RECORDS TO PROCESS:
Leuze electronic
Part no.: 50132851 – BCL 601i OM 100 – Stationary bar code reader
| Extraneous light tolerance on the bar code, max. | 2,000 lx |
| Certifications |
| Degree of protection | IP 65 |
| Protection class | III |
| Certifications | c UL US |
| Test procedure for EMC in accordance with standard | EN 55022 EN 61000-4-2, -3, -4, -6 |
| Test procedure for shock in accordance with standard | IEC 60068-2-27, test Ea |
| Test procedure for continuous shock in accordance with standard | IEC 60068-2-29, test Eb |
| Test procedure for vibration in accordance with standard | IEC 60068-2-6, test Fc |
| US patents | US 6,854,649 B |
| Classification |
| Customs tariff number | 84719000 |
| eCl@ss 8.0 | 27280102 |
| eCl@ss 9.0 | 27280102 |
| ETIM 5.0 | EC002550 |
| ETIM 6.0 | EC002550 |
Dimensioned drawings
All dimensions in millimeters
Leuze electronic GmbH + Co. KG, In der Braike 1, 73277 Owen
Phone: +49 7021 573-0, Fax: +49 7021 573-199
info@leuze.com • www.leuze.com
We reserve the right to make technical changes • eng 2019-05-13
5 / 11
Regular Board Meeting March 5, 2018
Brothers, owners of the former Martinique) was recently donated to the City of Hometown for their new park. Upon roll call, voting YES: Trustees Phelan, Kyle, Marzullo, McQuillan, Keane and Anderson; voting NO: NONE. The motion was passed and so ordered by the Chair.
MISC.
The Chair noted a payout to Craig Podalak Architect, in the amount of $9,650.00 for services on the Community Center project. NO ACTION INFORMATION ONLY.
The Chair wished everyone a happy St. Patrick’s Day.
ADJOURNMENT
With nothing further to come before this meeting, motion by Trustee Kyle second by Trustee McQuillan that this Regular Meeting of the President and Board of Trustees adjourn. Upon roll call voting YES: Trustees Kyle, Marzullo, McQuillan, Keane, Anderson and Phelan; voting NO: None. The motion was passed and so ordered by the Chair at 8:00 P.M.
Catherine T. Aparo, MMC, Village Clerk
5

WHAT TO WORK ON: Write out the data exactly as it stands.

SOLUTION TO THIS TASK:
Leuze electronic
Part no.: 50132851 – BCL 601i OM 100 – Stationary bar code reader
| Extraneous light tolerance on the bar code, max. | 2,000 lx |
| Certifications |
| Degree of protection | IP 65 |
| Protection class | III |
| Certifications | c UL US |
| Test procedure for EMC in accordance with standard | EN 55022 EN 61000-4-2, -3, -4, -6 |
| Test procedure for shock in accordance with standard | IEC 60068-2-27, test Ea |
| Test procedure for continuous shock in accordance with standard | IEC 60068-2-29, test Eb |
| Test procedure for vibration in accordance with standard | IEC 60068-2-6, test Fc |
| US patents | US 6,854,649 B |
| Classification |
| Customs tariff number | 84719000 |
| eCl@ss 8.0 | 27280102 |
| eCl@ss 9.0 | 27280102 |
| ETIM 5.0 | EC002550 |
| ETIM 6.0 | EC002550 |
Dimensioned drawings
All dimensions in millimeters
Leuze electronic GmbH + Co. KG, In der Braike 1, 73277 Owen
Phone: +49 7021 573-0, Fax: +49 7021 573-199
info@leuze.com • www.leuze.com
We reserve the right to make technical changes • eng 2019-05-13
5 / 11
Regular Board Meeting March 5, 2018
Brothers, owners of the former Martinique) was recently donated to the City of Hometown for their new park. Upon roll call, voting YES: Trustees Phelan, Kyle, Marzullo, McQuillan, Keane and Anderson; voting NO: NONE. The motion was passed and so ordered by the Chair.
MISC.
The Chair noted a payout to Craig Podalak Architect, in the amount of $9,650.00 for services on the Community Center project. NO ACTION INFORMATION ONLY.
The Chair wished everyone a happy St. Patrick’s Day.
ADJOURNMENT
With nothing further to come before this meeting, motion by Trustee Kyle second by Trustee McQuillan that this Regular Meeting of the President and Board of Trustees adjourn. Upon roll call voting YES: Trustees Kyle, Marzullo, McQuillan, Keane, Anderson and Phelan; voting NO: None. The motion was passed and so ordered by the Chair at 8:00 P.M.
Catherine T. Aparo, MMC, Village Clerk
5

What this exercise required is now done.